begin EXCERPT TO READ

# Congratulations to Zach and Josh on your promotions



## SHADOW (Oct 24, 2005)

I would like to personally extend a big congratulations to a close friend and one of my Kenpo instructors as well as my instructor in the Pekiti Tirsia system Zach Whitson on his promotion to 7th degree (Senior Professor) by Huk Planas. Zach Whitson by far is one whom I truly believe is deserving of this promotion. I also would like to congratulate Josh Ryer to his promotion to 4th degree as well which is also a great accomplishment.

Craig Dishmon
Kenpo-Parker/Planas Lineage
Pekiti-Tirsia- McGrath/Whitson Lineage
Remy Presas Arnis
THE DIRTY BOYZ


----------



## Ceicei (Oct 25, 2005)

That is indeed deserving of congratulations!  Full Salute!

- Ceicei


----------



## shesulsa (Oct 25, 2005)

Congratulations to Mr. Whitson.


----------



## arnisador (Oct 25, 2005)

Congratulations!


----------



## shesulsa (Oct 25, 2005)

Congratulations also to Mr. Ryer.


----------



## Navarre (Oct 25, 2005)

Congratulations!!


----------



## MJS (Oct 25, 2005)

end EXCERPT TO READ
begin GIVEN DATA

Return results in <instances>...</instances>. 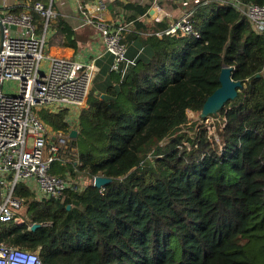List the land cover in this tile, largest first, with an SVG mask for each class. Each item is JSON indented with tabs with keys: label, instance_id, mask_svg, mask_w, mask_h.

end GIVEN DATA

EXERCISES TO COMPLETE.
1. Using the promotion thread, decide whether each statement agrees with it. Answer yes or no for each, quoting the words that decide it.
(a) Zach Whitson was promoted to 7th degree by Huk Planas.
(b) Josh Ryer was promoted to 5th degree.
(c) The first poster studies the Pekiti Tirsia system under Zach Whitson.
2. Summarize the promotion thread in two sentences.

RESPONSES BY TASK.
1.
(a) Yes: "on his promotion to 7th degree (Senior Professor) by Huk Planas"
(b) No: "Josh Ryer to his promotion to 4th degree"
(c) Yes: "my instructor in the Pekiti Tirsia system Zach Whitson"

2. The opening post congratulates Zach Whitson, the poster's Kenpo and Pekiti Tirsia instructor, on his promotion to 7th degree (Senior Professor) by Huk Planas, and also congratulates Josh Ryer on his promotion to 4th degree. Other members reply with their own congratulations, including separate messages for Mr. Whitson and Mr. Ryer.